Your task: Reproduce the listing below word for word, omitting the pictures.

Material to process:

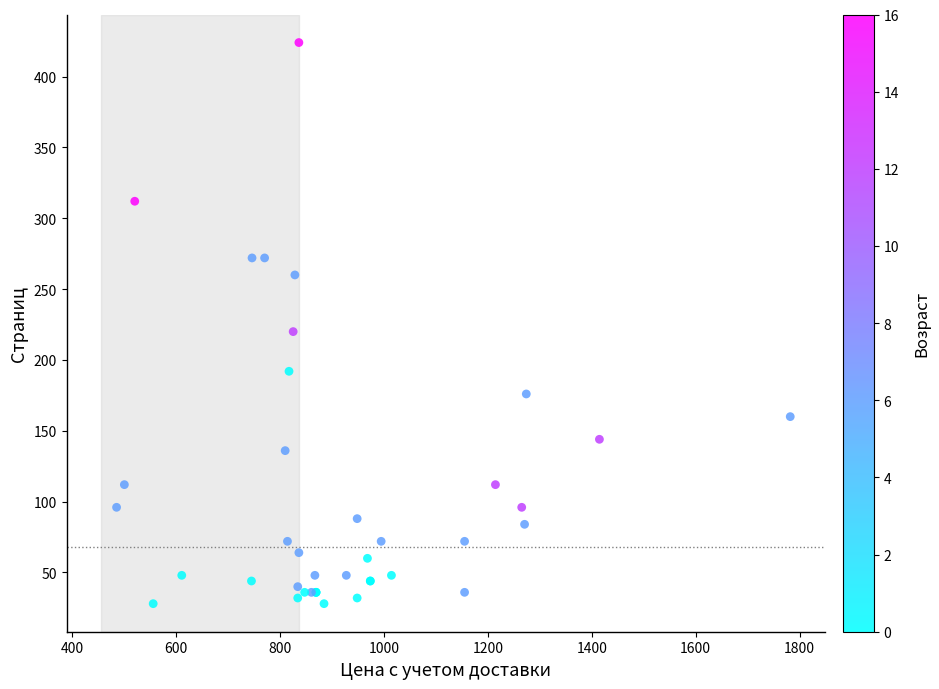

What Y value in the scatter plot is closest to 226?

220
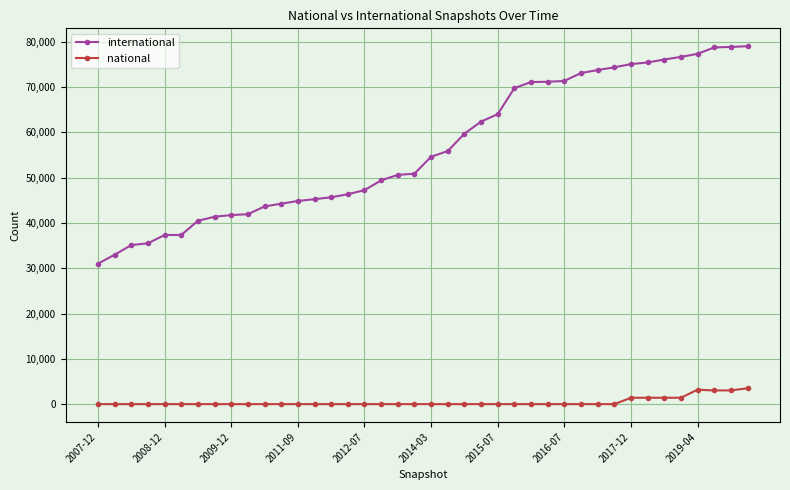

How many data points does each series have?

40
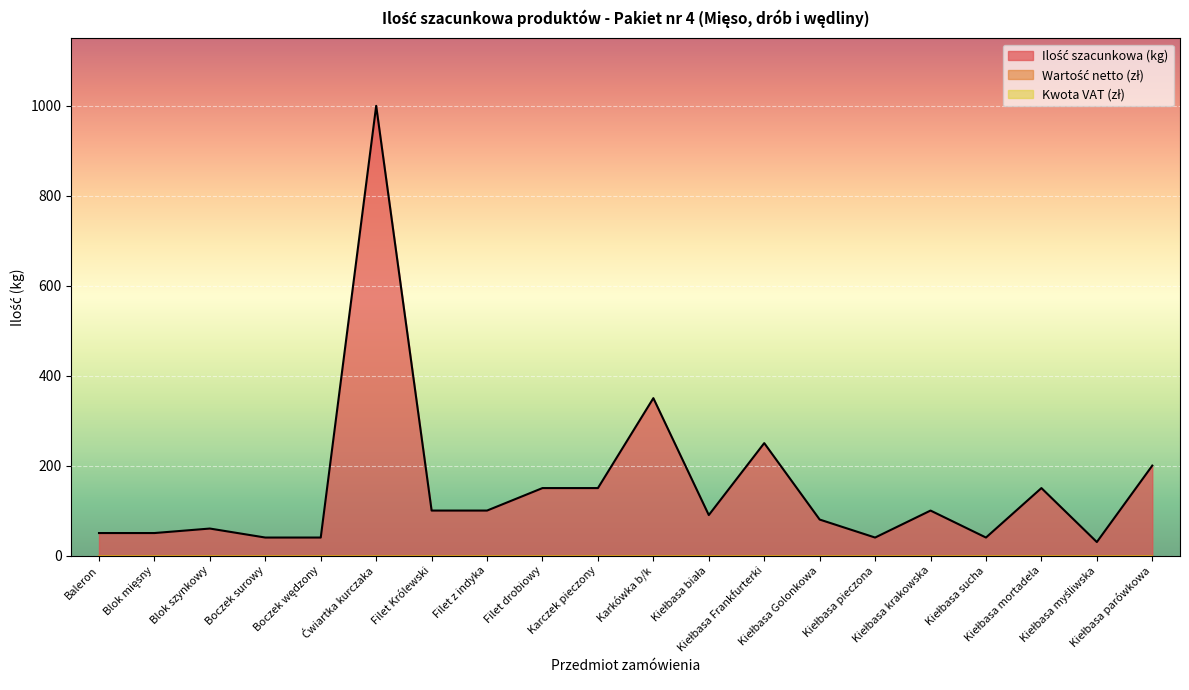

Is the value of Ilość szacunkowa (kg) at Kiełbasa krakowska greater than the value of Wartość netto at Blok szynkowy?

Yes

Task result:
What Y value in the scatter plot is closest to 226?

220

How many data points does each series have?

40

Is the value of Ilość szacunkowa (kg) at Kiełbasa krakowska greater than the value of Wartość netto at Blok szynkowy?

Yes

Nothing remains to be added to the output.